Until the expiration of four (4) years after furnishing services under these Terms, Seller will make available upon written request of the Secretary of the Department of Health and Human Services (the “Secretary”) or upon request of the U.S. Comptroller General, or any of their duly authorized representatives, these Terms and the books, documents, and records of Seller that are necessary to certify the nature and extent of costs for which Buyer may properly seek reimbursement. Seller will promptly notify Buyer of any requests for information made under this provision.

12. Purchaser Reporting

Buyer understands that it must properly disclose and appropriately reflect any discounts or reductions in price associated with the Products under these Terms in costs claimed or charges made by Buyer under Medicare, Medicaid, or federal and/or state healthcare programs requiring such disclosure or
reporting. See 42 U.S.C. Section 1320a-7b(b)(3)(A).
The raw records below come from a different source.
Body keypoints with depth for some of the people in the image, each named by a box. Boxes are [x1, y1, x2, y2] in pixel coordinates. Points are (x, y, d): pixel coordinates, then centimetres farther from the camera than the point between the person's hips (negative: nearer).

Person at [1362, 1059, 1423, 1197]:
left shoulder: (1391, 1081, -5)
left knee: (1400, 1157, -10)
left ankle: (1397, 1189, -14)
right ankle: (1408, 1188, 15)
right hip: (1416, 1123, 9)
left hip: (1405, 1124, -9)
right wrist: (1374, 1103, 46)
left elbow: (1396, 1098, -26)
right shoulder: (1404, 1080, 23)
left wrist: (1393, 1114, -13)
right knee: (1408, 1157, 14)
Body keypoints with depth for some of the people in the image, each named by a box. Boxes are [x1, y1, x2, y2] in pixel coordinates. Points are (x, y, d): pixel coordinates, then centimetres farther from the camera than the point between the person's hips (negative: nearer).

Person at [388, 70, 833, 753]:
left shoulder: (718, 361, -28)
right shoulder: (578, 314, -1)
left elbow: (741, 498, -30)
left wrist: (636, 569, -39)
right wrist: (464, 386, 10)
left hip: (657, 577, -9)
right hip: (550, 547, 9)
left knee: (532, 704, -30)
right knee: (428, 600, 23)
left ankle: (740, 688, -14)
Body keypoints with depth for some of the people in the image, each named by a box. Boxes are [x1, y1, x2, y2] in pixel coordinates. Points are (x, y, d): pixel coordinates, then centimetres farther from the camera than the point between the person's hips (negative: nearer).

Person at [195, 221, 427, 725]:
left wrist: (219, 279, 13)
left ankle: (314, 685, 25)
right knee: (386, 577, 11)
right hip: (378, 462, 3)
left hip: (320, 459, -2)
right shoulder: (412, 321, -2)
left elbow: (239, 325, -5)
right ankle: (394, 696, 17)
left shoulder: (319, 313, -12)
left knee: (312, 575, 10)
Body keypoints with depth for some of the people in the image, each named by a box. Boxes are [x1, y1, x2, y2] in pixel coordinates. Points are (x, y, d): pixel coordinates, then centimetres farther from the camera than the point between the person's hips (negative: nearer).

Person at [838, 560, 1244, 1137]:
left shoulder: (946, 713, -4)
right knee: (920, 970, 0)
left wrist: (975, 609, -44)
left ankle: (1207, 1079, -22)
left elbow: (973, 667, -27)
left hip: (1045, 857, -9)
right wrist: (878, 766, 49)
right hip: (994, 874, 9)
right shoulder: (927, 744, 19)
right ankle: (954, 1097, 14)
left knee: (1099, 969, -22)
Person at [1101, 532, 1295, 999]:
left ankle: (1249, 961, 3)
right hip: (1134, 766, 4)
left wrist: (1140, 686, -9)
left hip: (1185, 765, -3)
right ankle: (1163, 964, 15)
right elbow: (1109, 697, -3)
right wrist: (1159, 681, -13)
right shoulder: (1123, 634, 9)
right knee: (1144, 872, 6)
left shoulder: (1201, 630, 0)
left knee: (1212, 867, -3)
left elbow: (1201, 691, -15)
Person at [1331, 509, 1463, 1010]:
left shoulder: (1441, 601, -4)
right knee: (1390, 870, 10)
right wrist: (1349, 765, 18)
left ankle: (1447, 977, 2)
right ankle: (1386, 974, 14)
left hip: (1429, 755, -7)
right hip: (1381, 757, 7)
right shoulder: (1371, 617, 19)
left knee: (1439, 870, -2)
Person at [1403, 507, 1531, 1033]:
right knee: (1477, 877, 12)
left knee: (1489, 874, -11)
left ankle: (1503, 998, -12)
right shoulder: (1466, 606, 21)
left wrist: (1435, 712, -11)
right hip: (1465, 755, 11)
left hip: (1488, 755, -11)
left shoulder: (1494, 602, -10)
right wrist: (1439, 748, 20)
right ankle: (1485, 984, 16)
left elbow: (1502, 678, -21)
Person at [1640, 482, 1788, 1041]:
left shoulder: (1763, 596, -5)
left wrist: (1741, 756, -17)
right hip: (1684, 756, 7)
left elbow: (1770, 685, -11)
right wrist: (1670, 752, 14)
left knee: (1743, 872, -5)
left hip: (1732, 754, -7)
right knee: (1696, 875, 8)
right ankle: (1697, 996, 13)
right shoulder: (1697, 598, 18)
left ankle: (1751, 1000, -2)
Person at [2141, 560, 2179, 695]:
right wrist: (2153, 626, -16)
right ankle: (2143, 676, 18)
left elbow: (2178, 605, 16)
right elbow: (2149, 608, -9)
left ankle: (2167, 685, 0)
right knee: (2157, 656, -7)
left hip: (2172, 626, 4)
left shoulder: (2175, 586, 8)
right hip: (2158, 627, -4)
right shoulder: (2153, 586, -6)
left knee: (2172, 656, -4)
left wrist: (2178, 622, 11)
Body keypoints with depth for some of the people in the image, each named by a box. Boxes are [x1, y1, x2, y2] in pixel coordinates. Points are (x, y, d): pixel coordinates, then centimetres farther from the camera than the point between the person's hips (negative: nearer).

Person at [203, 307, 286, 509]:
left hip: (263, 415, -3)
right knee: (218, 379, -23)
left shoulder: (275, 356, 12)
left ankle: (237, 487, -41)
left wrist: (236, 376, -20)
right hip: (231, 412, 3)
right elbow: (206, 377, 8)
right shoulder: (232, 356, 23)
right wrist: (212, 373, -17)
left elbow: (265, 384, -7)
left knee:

Seller shall promptly provide to Buyer, upon written request, any reasonable additional information Buyer may need to meet its reporting or disclosure obligations.

Miscellaneous Provisions

These Terms constitute the entire understanding between the Parties on its subject matter and supersede and prevail over any previous understandings, whether written or oral, in respect of such subject matter, including, without limitation, any additional or conflicting terms in any purchase order or other written document submitted by Buyer to Seller, which are expressly rejected by Seller and shall be of no effect. No representations or statements, other than those expressly set forth herein, were relied upon by the Parties in entering into these Terms. These Terms shall be governed by and interpreted in accordance with the laws of the State of California without reference to conflicts-of-law principles. Any dispute arising out of these Terms shall be brought in, and the Parties consent to personal and exclusive jurisdiction of and venue in the state and federal courts within Santa Clara County, California. Failure or delay by either Party in exercising any right hereunder shall not operate as or be deemed a waiver of such right or of any other right hereunder, except
for violations which, after discussion and mutual agreement by the Parties, are waived in writing. The Parties hereto are independent contractors and nothing contained in these Terms shall be construed to place them in the relationship of partners, principal and agent, employer/employee or joint venturer. Both Parties agree that neither shall have power or right to bind or obligate the other, nor shall either hold itself out as having such authority. Except for payment obligations, neither Party shall be liable for damages for any delay arising out of causes beyond its reasonable control, including without limitation acts of God, labor disputes, riots, wars, component shortages. If any provision of these Terms are held to be invalid or unenforceable, the remainder of these Terms shall continue in full force and effect and will be interpreted to reflect the original intent of the Parties.